§ Task requirements: Your copy of the lines below must match them exactly and contain no images.

Source data:
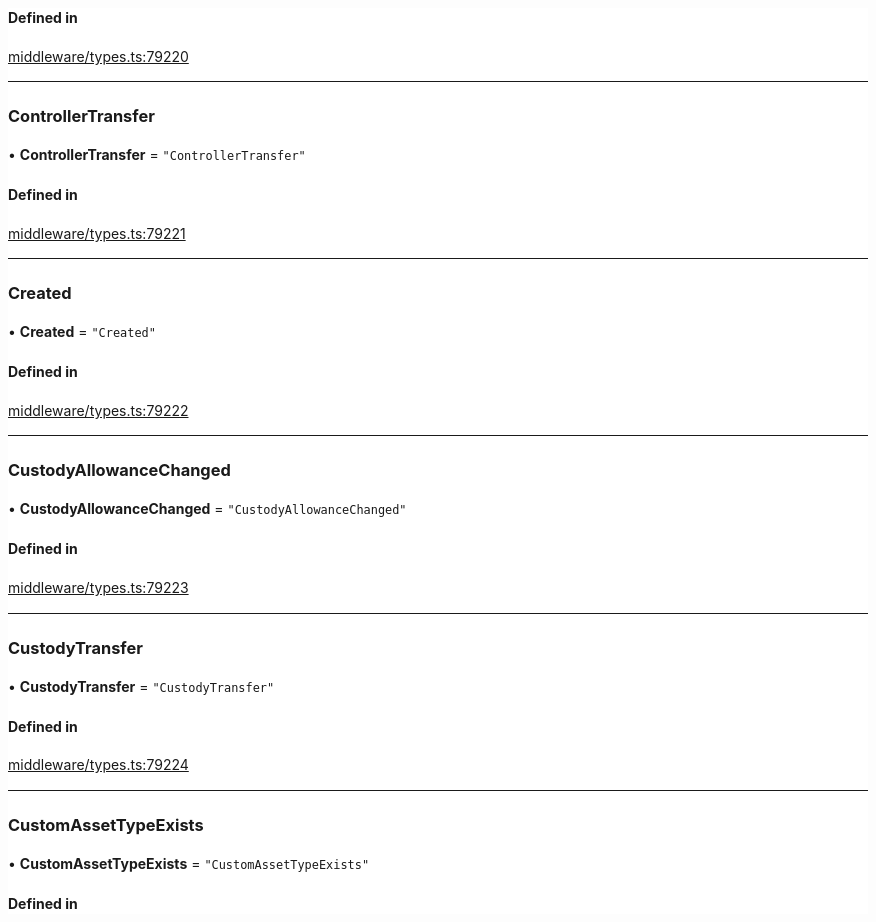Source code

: #### Defined in

[middleware/types.ts:79220](https://github.com/PolymeshAssociation/polymesh-sdk/blob/8a9158669/src/middleware/types.ts#L79220)

___

### ControllerTransfer

• **ControllerTransfer** = ``"ControllerTransfer"``

#### Defined in

[middleware/types.ts:79221](https://github.com/PolymeshAssociation/polymesh-sdk/blob/8a9158669/src/middleware/types.ts#L79221)

___

### Created

• **Created** = ``"Created"``

#### Defined in

[middleware/types.ts:79222](https://github.com/PolymeshAssociation/polymesh-sdk/blob/8a9158669/src/middleware/types.ts#L79222)

___

### CustodyAllowanceChanged

• **CustodyAllowanceChanged** = ``"CustodyAllowanceChanged"``

#### Defined in

[middleware/types.ts:79223](https://github.com/PolymeshAssociation/polymesh-sdk/blob/8a9158669/src/middleware/types.ts#L79223)

___

### CustodyTransfer

• **CustodyTransfer** = ``"CustodyTransfer"``

#### Defined in

[middleware/types.ts:79224](https://github.com/PolymeshAssociation/polymesh-sdk/blob/8a9158669/src/middleware/types.ts#L79224)

___

### CustomAssetTypeExists

• **CustomAssetTypeExists** = ``"CustomAssetTypeExists"``

#### Defined in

§ Answer to this exercise:
Source code

: #### Defined in

[middleware/types.ts:79220](https://github.com/PolymeshAssociation/polymesh-sdk/blob/8a9158669/src/middleware/types.ts#L79220)

___

### ControllerTransfer

• **ControllerTransfer** = ``"ControllerTransfer"``

#### Defined in

[middleware/types.ts:79221](https://github.com/PolymeshAssociation/polymesh-sdk/blob/8a9158669/src/middleware/types.ts#L79221)

___

### Created

• **Created** = ``"Created"``

#### Defined in

[middleware/types.ts:79222](https://github.com/PolymeshAssociation/polymesh-sdk/blob/8a9158669/src/middleware/types.ts#L79222)

___

### CustodyAllowanceChanged

• **CustodyAllowanceChanged** = ``"CustodyAllowanceChanged"``

#### Defined in

[middleware/types.ts:79223](https://github.com/PolymeshAssociation/polymesh-sdk/blob/8a9158669/src/middleware/types.ts#L79223)

___

### CustodyTransfer

• **CustodyTransfer** = ``"CustodyTransfer"``

#### Defined in

[middleware/types.ts:79224](https://github.com/PolymeshAssociation/polymesh-sdk/blob/8a9158669/src/middleware/types.ts#L79224)

___

### CustomAssetTypeExists

• **CustomAssetTypeExists** = ``"CustomAssetTypeExists"``

#### Defined in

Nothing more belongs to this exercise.